Remarkable tales of endurance limits being smashed by unfathomable will abound, but research does bear out that one exceptionally simple technique – that seems part of Kipchoge’s natural disposition – tends to boost human performance.
In one cited experiment, Stephen Cheung, a physiologist at Brock University in Canada, tested a group of 18 trained cyclists. Half the subjects received a fortnight of ‘self-talk’ motivation to suppress negativity and subsequently improved their ability to tolerate higher core body temps.
In another, Samuele Marcora, a research professor at the University of Kent, paid 13 volunteers to pedal to exhaustion on static bikes while a screen flashed images of happy or sad faces in imperceptible 16-millisecond bursts. Those shown happy faces rode, on average, 3mins longer.
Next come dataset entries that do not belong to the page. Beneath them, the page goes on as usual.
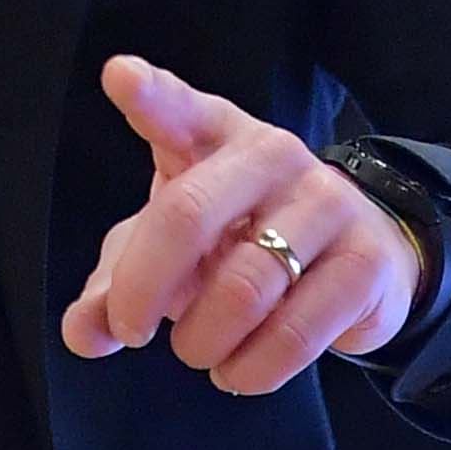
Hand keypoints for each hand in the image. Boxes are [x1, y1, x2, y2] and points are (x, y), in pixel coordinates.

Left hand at [60, 55, 423, 394]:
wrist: (363, 262)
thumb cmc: (244, 242)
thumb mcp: (174, 253)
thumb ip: (119, 286)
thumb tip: (83, 334)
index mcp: (214, 137)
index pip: (179, 110)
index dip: (150, 96)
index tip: (120, 78)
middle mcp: (273, 157)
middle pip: (189, 216)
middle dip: (142, 288)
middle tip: (131, 331)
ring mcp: (327, 203)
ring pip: (243, 287)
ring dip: (203, 341)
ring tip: (198, 353)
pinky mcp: (366, 262)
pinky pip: (296, 331)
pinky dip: (253, 368)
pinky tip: (240, 371)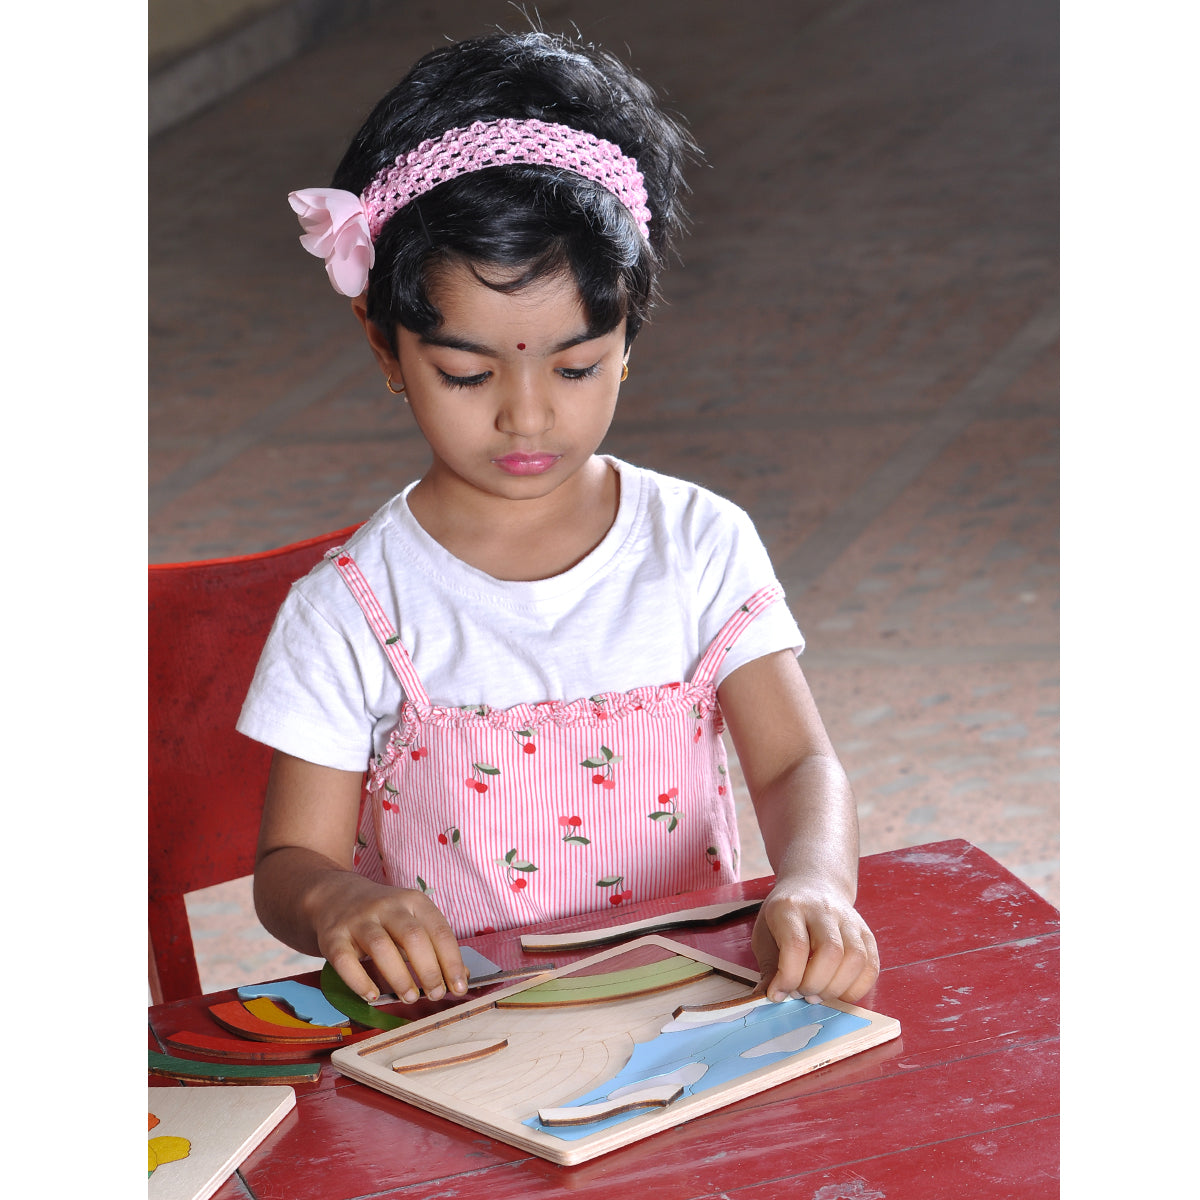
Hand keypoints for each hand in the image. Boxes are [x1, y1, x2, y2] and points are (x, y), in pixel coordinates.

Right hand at [311, 872, 468, 1004]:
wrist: (335, 895)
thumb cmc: (383, 916)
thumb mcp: (411, 919)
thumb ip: (434, 946)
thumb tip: (461, 978)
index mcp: (413, 901)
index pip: (439, 930)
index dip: (452, 961)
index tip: (459, 987)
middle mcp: (387, 907)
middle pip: (413, 937)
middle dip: (428, 970)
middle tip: (435, 995)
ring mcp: (359, 920)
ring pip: (381, 947)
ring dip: (399, 976)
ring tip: (409, 997)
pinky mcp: (334, 936)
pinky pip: (346, 960)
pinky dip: (360, 981)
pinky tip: (372, 995)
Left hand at [751, 878, 878, 1004]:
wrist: (813, 885)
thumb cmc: (785, 915)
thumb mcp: (765, 934)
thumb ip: (769, 968)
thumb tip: (770, 997)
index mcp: (791, 907)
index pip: (796, 945)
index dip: (788, 977)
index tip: (779, 993)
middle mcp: (823, 909)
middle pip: (830, 952)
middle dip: (814, 984)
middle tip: (801, 993)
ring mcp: (849, 919)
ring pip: (856, 958)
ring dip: (837, 988)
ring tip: (818, 994)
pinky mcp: (866, 932)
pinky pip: (871, 965)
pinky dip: (857, 987)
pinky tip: (839, 991)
So, what if we swap the subliminal smiling faces in the lab with the looming sight of a competitor on the course?
“Passing people gave me positive reinforcement to keep pushing even when my body was starting to fail,” Scotland’s David McNamee says of the marathon in last year’s Ironman Worlds in Hawaii. “Towards the end of the race, you’re at your limits and any positive mental boost helps ease the pain slightly.
“Passing people also gives you a distraction. Instead of focusing on how tired you are and the distance left, your mind switches to only caring about overtaking.” McNamee had reached T2 in 14th place and ran himself up to third in the finestever performance by a male British Ironman in Hawaii.
Four-time Ironman world champion Chrissie Wellington is synonymous with smiling, but surely a pre-race crash ahead of her final contest in 2011 would put paid to the renowned chipper demeanour? “There was a definite case of faking it that day,” she admits. “I was in pain but needed to mask it as it does give me a boost to smile and conveys the impression of not hurting to my competitors. I think it was a powerful weapon in my armoury.” Given Wellington was never beaten at Ironman, it would be hard to disagree.